**Text under study**:
Well how did the trip turn out? How accurate were my predictions?
They will remember me, but they will be too shy to make meaningful contact.
Within 10 minutes of driving into the community, our old students started to appear and gather around us. Messengers were sent out to let the others know we had finally arrived. I found myself surrounded by 10 gorgeous young men in their mid to late twenties with big smiles, looking healthy, washed, hair combed, wearing clean clothes, well fed. They didnt have much to say for themselves, but then they never were talkers. I found it easy to see my 'five year old image' in their faces and recognised most of them straight away. The photo album we brought of old photos plus some from cape trib broke the ice very quickly. And as the word went out, and we walked around the community, others who we had not taught, or mothers of the kids came up to see the photos.
I expect that most of them will be still there, with loads of kids.
About half of them were still at E. The missing ones had moved to other communities, or Tennant Creek or Katherine. Most of them had children - one or two kids. We took lots of photos of them with their children to mail back. The brightest girl we had taught had no kids. Married but no kids. One of the students, Kelvin who would have been one of the most outgoing, had stayed an extra week at E just to see us when he saw our letter posted up on the store noticeboard. He normally lived at Amaroo, about 3 hours drive to the south.

**Given records**:

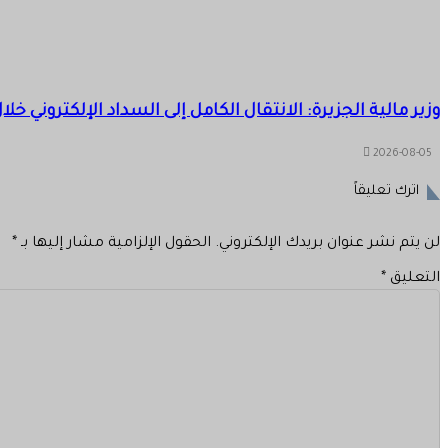
وزير مالية الجزيرة: الانتقال الكامل إلى السداد الإلكتروني خل
2026-08-05
اترك تعليقاً
لن يتم نشر عنوان بريدك الإلكتروني.
الحقول الإلزامية مشار إليها بـ
*
التعليق
*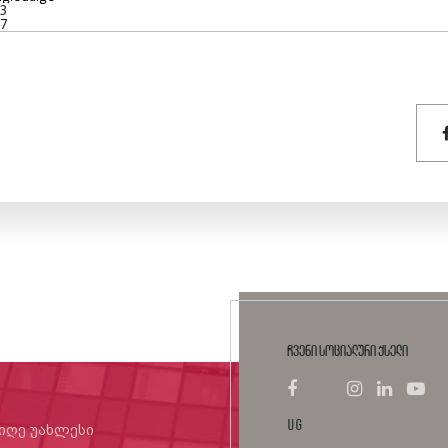
13
97
ჩვენი სოციალური ქსელი
UG
იიღე უახლესი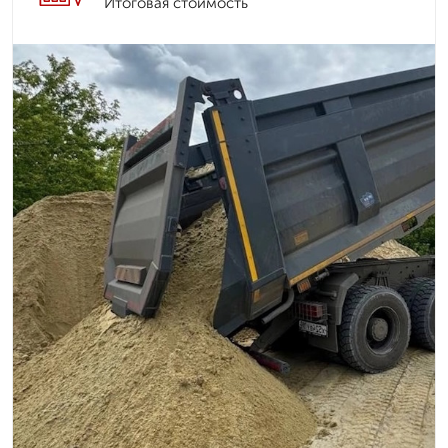
Итоговая стоимость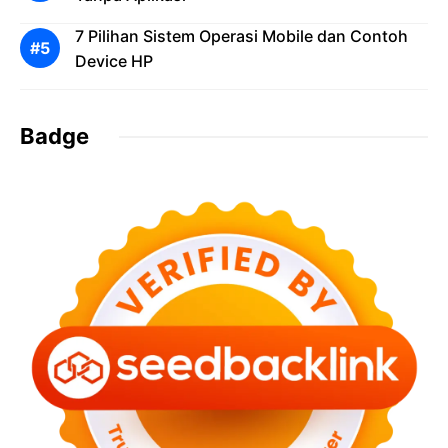
7 Pilihan Sistem Operasi Mobile dan Contoh
Device HP
Badge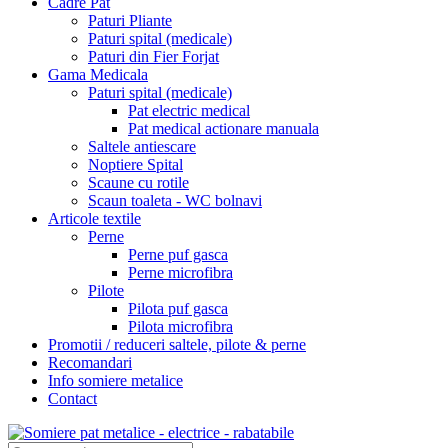
Cadre Pat
Paturi Pliante
Paturi spital (medicale)
Paturi din Fier Forjat
Gama Medicala
Paturi spital (medicale)
Pat electric medical
Pat medical actionare manuala
Saltele antiescare
Noptiere Spital
Scaune cu rotile
Scaun toaleta - WC bolnavi
Articole textile
Perne
Perne puf gasca
Perne microfibra
Pilote
Pilota puf gasca
Pilota microfibra
Promotii / reduceri saltele, pilote & perne
Recomandari
Info somiere metalice
Contact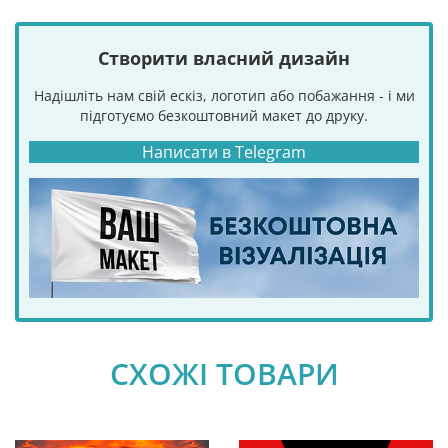
Створити власний дизайн
Надішліть нам свій ескіз, логотип або побажання - і ми
підготуємо безкоштовний макет до друку.
Написати в Telegram
СХОЖІ ТОВАРИ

**Assignment**:
Copy out the trip account above in full, word for word.

**Result below**:
Well how did the trip turn out? How accurate were my predictions?
They will remember me, but they will be too shy to make meaningful contact.
Within 10 minutes of driving into the community, our old students started to appear and gather around us. Messengers were sent out to let the others know we had finally arrived. I found myself surrounded by 10 gorgeous young men in their mid to late twenties with big smiles, looking healthy, washed, hair combed, wearing clean clothes, well fed. They didnt have much to say for themselves, but then they never were talkers. I found it easy to see my 'five year old image' in their faces and recognised most of them straight away. The photo album we brought of old photos plus some from cape trib broke the ice very quickly. And as the word went out, and we walked around the community, others who we had not taught, or mothers of the kids came up to see the photos.
I expect that most of them will be still there, with loads of kids.
About half of them were still at E. The missing ones had moved to other communities, or Tennant Creek or Katherine. Most of them had children - one or two kids. We took lots of photos of them with their children to mail back. The brightest girl we had taught had no kids. Married but no kids. One of the students, Kelvin who would have been one of the most outgoing, had stayed an extra week at E just to see us when he saw our letter posted up on the store noticeboard. He normally lived at Amaroo, about 3 hours drive to the south.